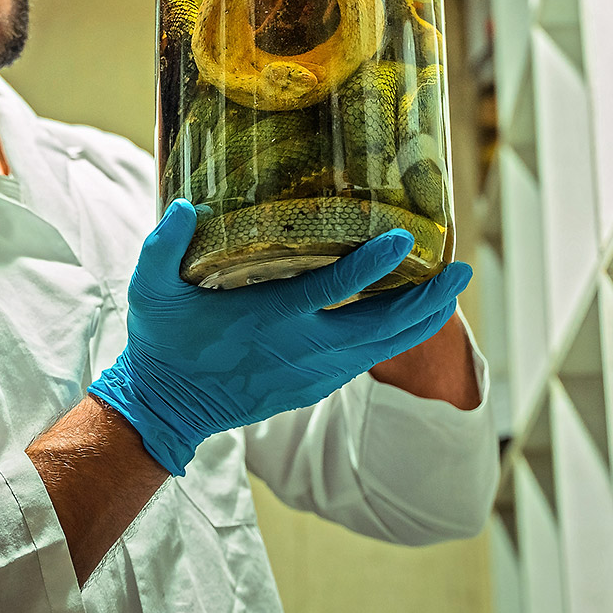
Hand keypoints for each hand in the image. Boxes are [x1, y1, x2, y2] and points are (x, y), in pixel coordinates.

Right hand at [89, 200, 474, 474]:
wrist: (168, 408)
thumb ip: (162, 246)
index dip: (371, 266)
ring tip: (454, 286)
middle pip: (382, 326)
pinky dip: (398, 335)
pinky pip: (370, 358)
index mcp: (268, 321)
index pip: (331, 290)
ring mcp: (314, 372)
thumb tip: (185, 204)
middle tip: (462, 267)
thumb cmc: (162, 343)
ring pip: (385, 346)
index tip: (405, 239)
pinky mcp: (316, 385)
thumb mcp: (149, 292)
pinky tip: (416, 313)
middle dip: (427, 298)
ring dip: (422, 318)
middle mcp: (302, 350)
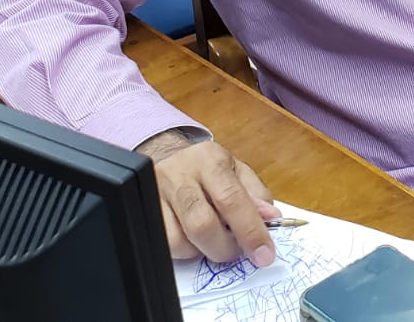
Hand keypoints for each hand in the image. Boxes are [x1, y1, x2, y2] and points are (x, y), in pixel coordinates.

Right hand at [136, 130, 281, 266]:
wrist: (172, 160)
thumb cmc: (211, 171)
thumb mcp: (240, 173)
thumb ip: (258, 196)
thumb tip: (270, 219)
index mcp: (210, 159)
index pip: (231, 199)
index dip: (250, 231)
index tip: (264, 255)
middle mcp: (179, 173)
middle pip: (202, 224)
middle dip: (225, 247)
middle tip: (236, 249)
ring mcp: (155, 193)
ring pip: (180, 241)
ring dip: (204, 250)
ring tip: (213, 238)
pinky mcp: (143, 211)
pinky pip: (165, 246)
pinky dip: (185, 251)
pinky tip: (193, 238)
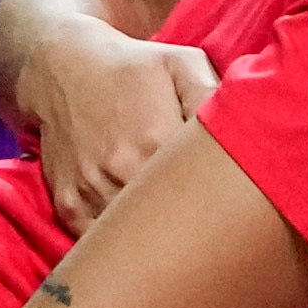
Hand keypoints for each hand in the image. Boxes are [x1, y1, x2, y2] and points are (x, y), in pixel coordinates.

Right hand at [23, 15, 220, 227]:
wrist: (61, 70)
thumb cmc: (133, 68)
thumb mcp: (181, 64)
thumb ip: (212, 95)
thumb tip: (246, 127)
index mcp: (157, 139)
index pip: (206, 190)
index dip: (227, 199)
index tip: (237, 198)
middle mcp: (121, 171)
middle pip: (174, 222)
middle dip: (199, 226)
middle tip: (216, 221)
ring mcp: (91, 192)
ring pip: (137, 238)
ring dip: (162, 240)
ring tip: (181, 228)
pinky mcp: (69, 205)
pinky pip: (100, 242)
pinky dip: (124, 243)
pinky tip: (144, 230)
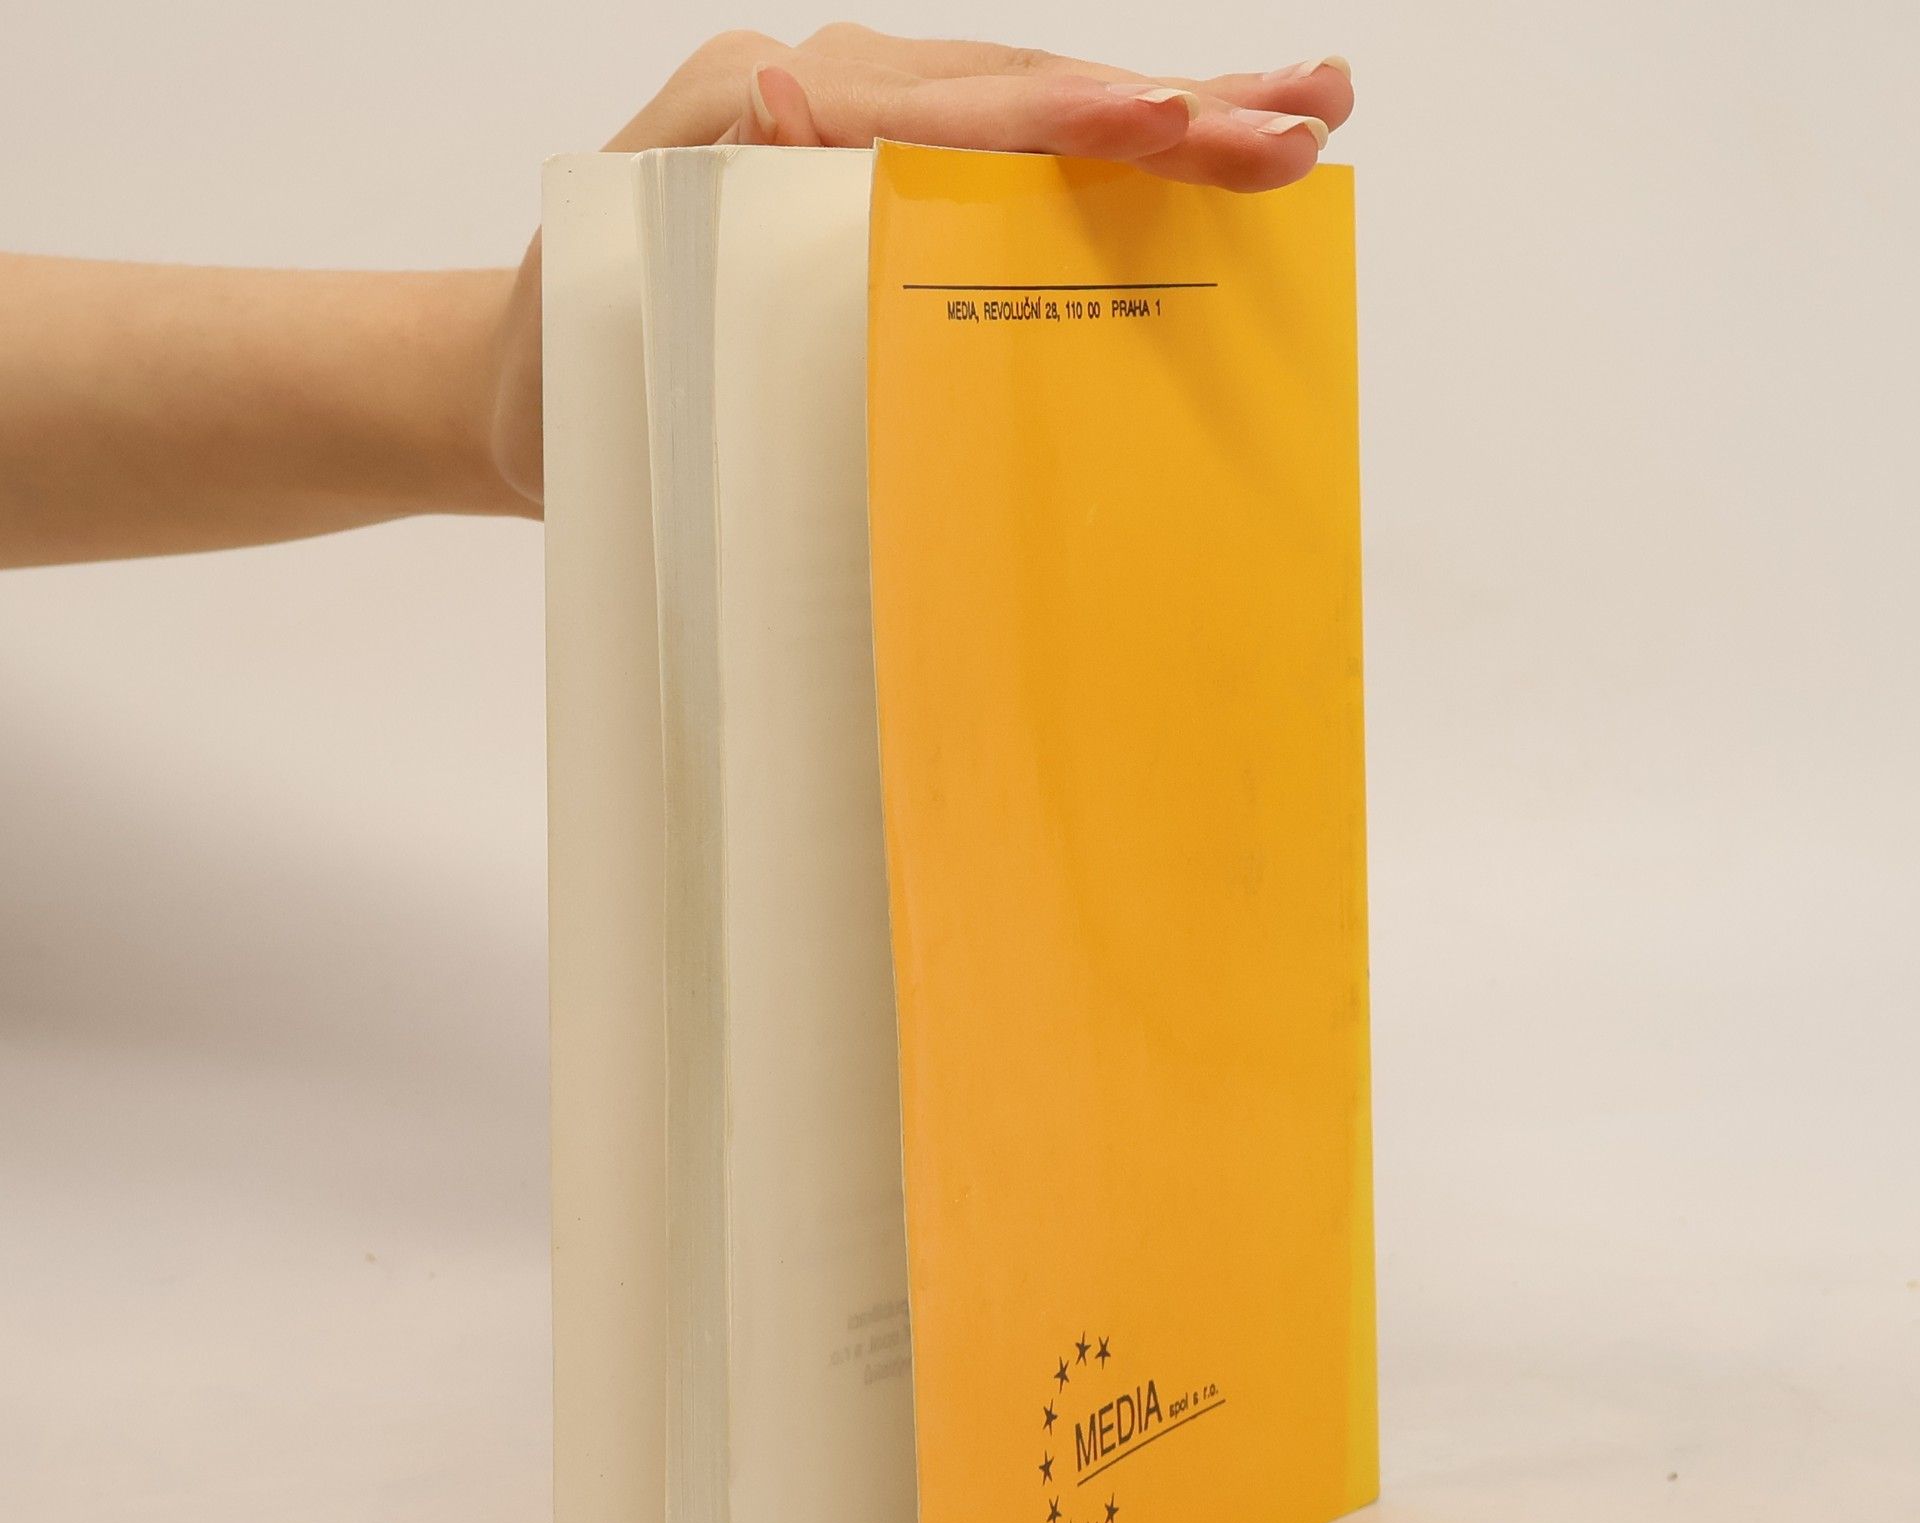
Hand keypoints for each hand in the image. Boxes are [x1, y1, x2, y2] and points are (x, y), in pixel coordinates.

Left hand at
= = = = = = =
Exactly as written above, retype the lines starting at the one holding "thumb mcp: (149, 292)" and ending at the one holding "index pip: (231, 199)", both included, but not the pictures.

thumb mcp: (149, 292)
pinky tip: (416, 313)
middle dip: (427, 298)
ring dip: (422, 318)
middle mcp: (302, 350)
Hand keypoints for each hand in the image. Boxes are [x1, y1, x2, y2] and points are (x, y), in pixel coordinates.

Right hand at [136, 130, 281, 266]:
wrist: (172, 160)
thumb cmc: (211, 171)
thumb mcp: (240, 173)
thumb ip: (258, 196)
thumb tip: (270, 219)
index mcp: (210, 159)
index pip: (231, 199)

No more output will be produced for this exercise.